Pioneer Past: Utica gets a visit from The Twilight Zone

For all the thrills and suspense that Syracuse-native Serling delivered to viewers on the classic TV series, there was nothing spooky about his appearance at Utica University (then-Utica College) in 1973.

You’re traveling through another dimension, a dimension not only of sight and sound, but of mind. A journey into a wondrous land whose boundaries are that of imagination. This trip will take you to a place called Utica. A trip not only into the past, but into the very depths of…the Twilight Zone.
It was like Halloween every week from 1959 to 1964 as the anthology series hosted by creator and host Rod Serling aired on television screens, providing stories that ranged from fantasy to science fiction, to horror, with characters finding themselves in the middle of unusual or disturbing events, often with a twist ending and an accompanying moral. From monsters on the wings of airplanes, to talking children’s toys, to the McCarthy-ism era fears that turned neighbor against neighbor, there was nothing at the time quite like The Twilight Zone on television.
For all the thrills and suspense that Syracuse-native Serling delivered to viewers on the classic TV series, there was nothing spooky about his appearance at Utica University (then-Utica College) in 1973.
“We are doubly proud that our speaker is one of the most distinguished and influential writers of our time and a native of Central New York,” said then-Utica President Ambrose J. De Flumere, referring to Serling as had “more than any other writer since Ernest Hemingway, become the symbol of the writer as the exciting spokesman of his generation.”
But the U.S. Army veteran and multiple-award winning writer of radio, television, and movies thought himself to be an unusual choice for a commencement speaker.
“Controversy isn’t necessarily my bag,” Serling said. “I’m not an argumentative man. But in truth, on this May afternoon of 1973, how can anyone not involve himself in controversy? Not in some manner find himself as either an advocate or an adversary?”
Speaking at the institution’s 27th Commencement ceremony, the famed writer had his finger on the pulse of the times and current events, speaking of his outrage at the U.S. government’s policy in Vietnam and its involvement in the Watergate break-in by President Richard Nixon’s men.
Members of a group associated with Nixon’s 1972 re-election campaign were caught burglarizing and planting listening devices in the Democratic National Committee headquarters at Washington, D.C.’s Watergate complex.

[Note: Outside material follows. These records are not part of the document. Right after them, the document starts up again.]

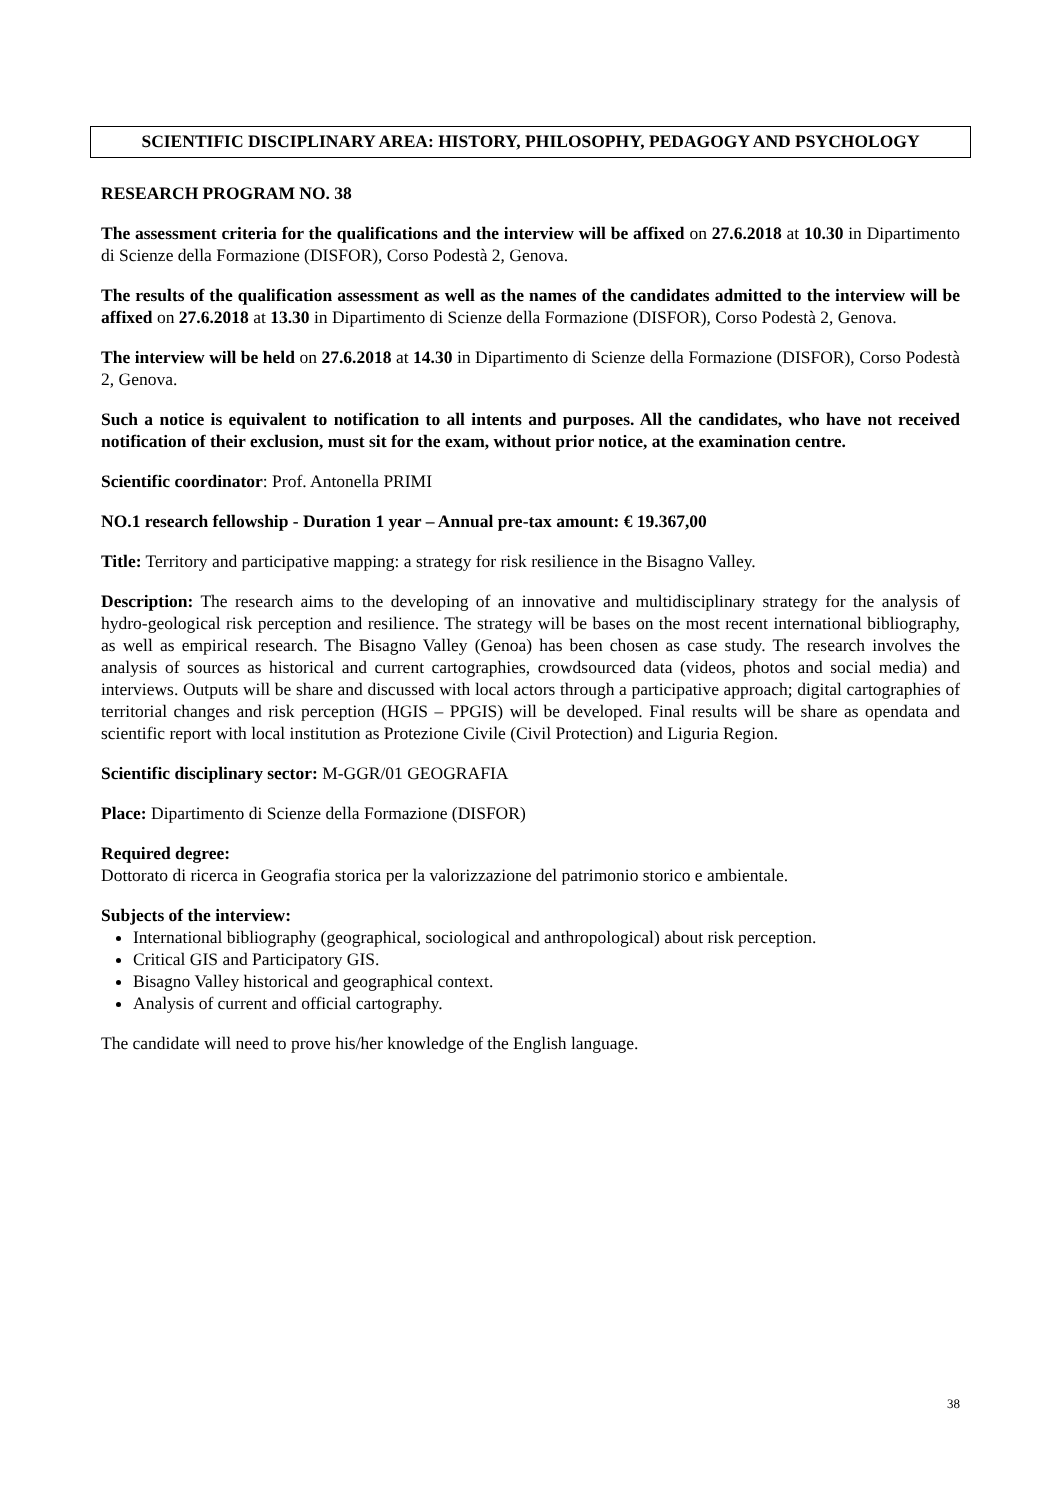SCIENTIFIC DISCIPLINARY AREA: HISTORY, PHILOSOPHY, PEDAGOGY AND PSYCHOLOGY
RESEARCH PROGRAM NO. 38
The assessment criteria for the qualifications and the interview will be affixed on 27.6.2018 at 10.30 in Dipartimento di Scienze della Formazione (DISFOR), Corso Podestà 2, Genova.
The results of the qualification assessment as well as the names of the candidates admitted to the interview will be affixed on 27.6.2018 at 13.30 in Dipartimento di Scienze della Formazione (DISFOR), Corso Podestà 2, Genova.
The interview will be held on 27.6.2018 at 14.30 in Dipartimento di Scienze della Formazione (DISFOR), Corso Podestà 2, Genova.
Such a notice is equivalent to notification to all intents and purposes. All the candidates, who have not received notification of their exclusion, must sit for the exam, without prior notice, at the examination centre.
Scientific coordinator: Prof. Antonella PRIMI
NO.1 research fellowship - Duration 1 year – Annual pre-tax amount: € 19.367,00
Title: Territory and participative mapping: a strategy for risk resilience in the Bisagno Valley.
Description: The research aims to the developing of an innovative and multidisciplinary strategy for the analysis of hydro-geological risk perception and resilience. The strategy will be bases on the most recent international bibliography, as well as empirical research. The Bisagno Valley (Genoa) has been chosen as case study. The research involves the analysis of sources as historical and current cartographies, crowdsourced data (videos, photos and social media) and interviews. Outputs will be share and discussed with local actors through a participative approach; digital cartographies of territorial changes and risk perception (HGIS – PPGIS) will be developed. Final results will be share as opendata and scientific report with local institution as Protezione Civile (Civil Protection) and Liguria Region.
Scientific disciplinary sector: M-GGR/01 GEOGRAFIA
Place: Dipartimento di Scienze della Formazione (DISFOR)
Required degree:
Dottorato di ricerca in Geografia storica per la valorizzazione del patrimonio storico e ambientale.
Subjects of the interview:
International bibliography (geographical, sociological and anthropological) about risk perception.
Critical GIS and Participatory GIS.
Bisagno Valley historical and geographical context.
Analysis of current and official cartography.
The candidate will need to prove his/her knowledge of the English language.
38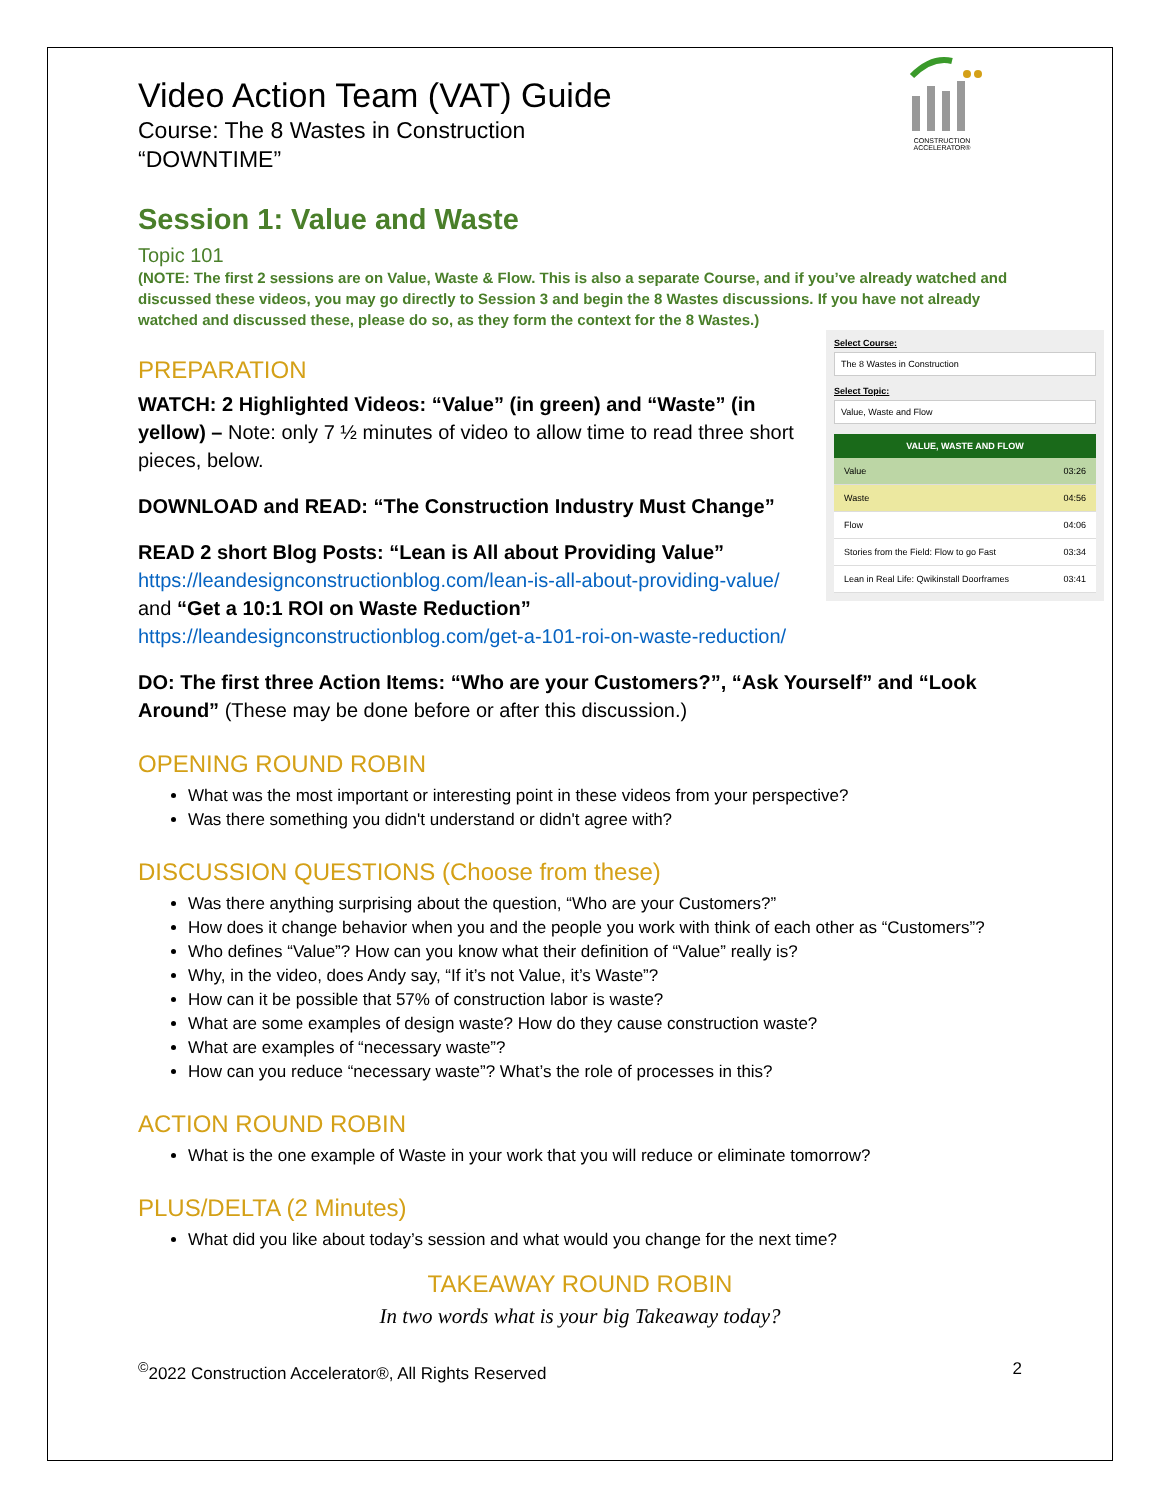CONSTRUCTION ACCELERATOR®
Video Action Team (VAT) Guide
Course: The 8 Wastes in Construction
“DOWNTIME”
Session 1: Value and Waste
Topic 101
(NOTE: The first 2 sessions are on Value, Waste & Flow. This is also a separate Course, and if you’ve already watched and discussed these videos, you may go directly to Session 3 and begin the 8 Wastes discussions. If you have not already watched and discussed these, please do so, as they form the context for the 8 Wastes.)
Select Course:
The 8 Wastes in Construction
Select Topic:
Value, Waste and Flow
VALUE, WASTE AND FLOW
Value 03:26
Waste 04:56
Flow 04:06
Stories from the Field: Flow to go Fast 03:34
Lean in Real Life: Qwikinstall Doorframes 03:41
PREPARATION
WATCH: 2 Highlighted Videos: “Value” (in green) and “Waste” (in yellow) – Note: only 7 ½ minutes of video to allow time to read three short pieces, below.
DOWNLOAD and READ: “The Construction Industry Must Change”
READ 2 short Blog Posts: “Lean is All about Providing Value” https://leandesignconstructionblog.com/lean-is-all-about-providing-value/ and “Get a 10:1 ROI on Waste Reduction” https://leandesignconstructionblog.com/get-a-101-roi-on-waste-reduction/
DO: The first three Action Items: “Who are your Customers?”, “Ask Yourself” and “Look Around” (These may be done before or after this discussion.)
OPENING ROUND ROBIN
What was the most important or interesting point in these videos from your perspective?
Was there something you didn't understand or didn't agree with?
DISCUSSION QUESTIONS (Choose from these)
Was there anything surprising about the question, “Who are your Customers?”
How does it change behavior when you and the people you work with think of each other as “Customers”?
Who defines “Value”? How can you know what their definition of “Value” really is?
Why, in the video, does Andy say, “If it’s not Value, it’s Waste”?
How can it be possible that 57% of construction labor is waste?
What are some examples of design waste? How do they cause construction waste?
What are examples of “necessary waste”?
How can you reduce “necessary waste”? What’s the role of processes in this?
ACTION ROUND ROBIN
What is the one example of Waste in your work that you will reduce or eliminate tomorrow?
PLUS/DELTA (2 Minutes)
What did you like about today’s session and what would you change for the next time?
TAKEAWAY ROUND ROBIN
In two words what is your big Takeaway today?
<sup>©</sup>2022 Construction Accelerator®, All Rights Reserved 2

“We are told somewhat plaintively by no less personages than Henry Kissinger and Governor Ronald Reagan of California that the men who are involved in the current Watergate scandal should be treated with some consideration and respect – not for what they’ve done, but for what motivated them.”
“A little charity has been called for. A little understanding A little quality of mercy. But charity, understanding and mercy apparently are reserved for thieves, liars, and arrogant night crawlers – not pained and anguished young men whose revulsion against death took the form of civil disobedience.”
It should come as no surprise that the man who presented television plays about the power of knowledge and those who’d like to suppress it (such as in classic Twilight Episodes “Time Enough at Last” and “The Obsolete Man”) would use his voice to speak fervently against censorship by those in power during such a tumultuous time as the Vietnam War.
Serling noted several “moral inconsistencies,” among officials at the time, including “the selective sanctimonious morality of men who would muzzle, censor, gag and burn all that which offends them in the way of promiscuity and sex.”
“But we have no comparable concern for the effect of promiscuous violence; men who somehow never acknowledge that the psyche of the young might be more damaged by seeing what comes out of a rifle barrel than by seeing what goes on a mattress in a motel.”
Serling urged the class of 1973 to “Love your country. Feel affection for it. Give it loyalty. Give it support. Help strengthen it. But at some future time when someone should ask you to prove your patriotism and loyalty and affection for that native land – remember that this proof cannot always be equated with a willingness to die or a willingness to kill.”